Un chef d’oeuvre ignoré… Sauf en Afrique du Sud où les chansons vont passer de l’étincelle au grand incendie. La jeunesse blanche qui se révolte contre l’apartheid va s’accaparer la chanson “I wonder” comme symbole contre la ghettoisation de la population noire. Peu à peu diffusée en radio puis pressée en vinyles dans la clandestinité, “I wonder” se transforme sans prévenir en hymne contre les discriminations raciales en vigueur dans le pays. En quelques mois, l’album Cold Fact prend une telle ampleur en radiodiffusion que celui-ci est pressé en milliers d’exemplaires dans le pays. Sixto Rodriguez devient l’un des artistes les plus « successful » du pays ainsi qu’en Australie. Sauf qu’à Detroit, le bonhomme est devenu charpentier et ne sait rien de tout ceci. Et les sud-africains se demandent qui est Sixto Rodriguez. En guise de réponse, des rumeurs folles racontent que l’artiste maudit, miné par l’insuccès, se soit immolé par le feu sur scène… D’autres rumeurs racontent qu’il se serait brûlé la cervelle. Des rumeurs jamais vérifiées et qui poussent le réalisateur Malik Bendjelloul à se pencher plus spécifiquement sur la question après avoir rencontré un disquaire de Cape Town : Stephen Segerman qui lui parle de Sixto Rodriguez. C’est alors une longue et improbable enquête qui le mènera jusqu’à Detroit en remontant pas à pas à la source. Le réalisateur finit alors par le rencontrer dans sa maison biscornue d’une banlieue sinistrée de Detroit, vivant dans le dépouillement le plus total alors que c’est une star en Afrique du Sud. Choc ? A peine… Sixto Rodriguez apprend tout cela, incrédule, calme, avec philosophie. Emouvant. Pas d’amertume par rapport à ses producteurs qui se sont enrichis sur son dos sans lui verser la moindre once de royalties…

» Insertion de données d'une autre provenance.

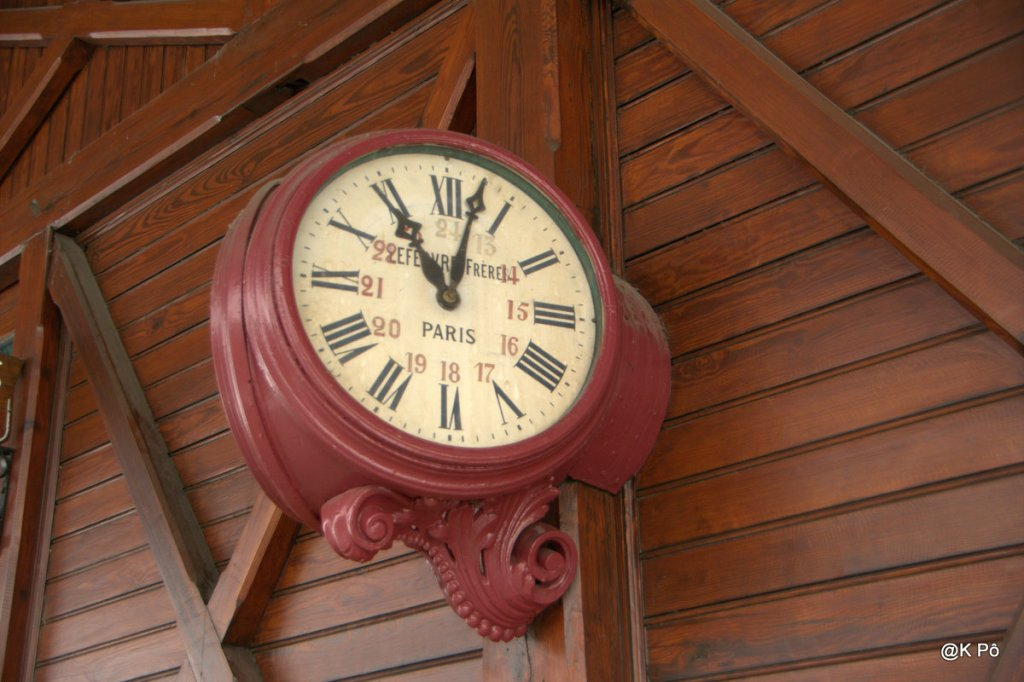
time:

On l’invite alors en Afrique du Sud en 1998, où accueilli comme un héros et une méga star à l’aéroport, il découvre ces trente années de succès érigées dans son dos… Justice sera faite. Sixto réalise une première tournée à guichets fermés dans le pays. Ses deux disques sont réédités mondialement. Le documentaire sacré aux Oscars le projette dans la lumière aux yeux du monde. Et le monde reçoit en offrande ce merveilleux « Cold fact ». Ainsi que son second opus : « Coming from reality ».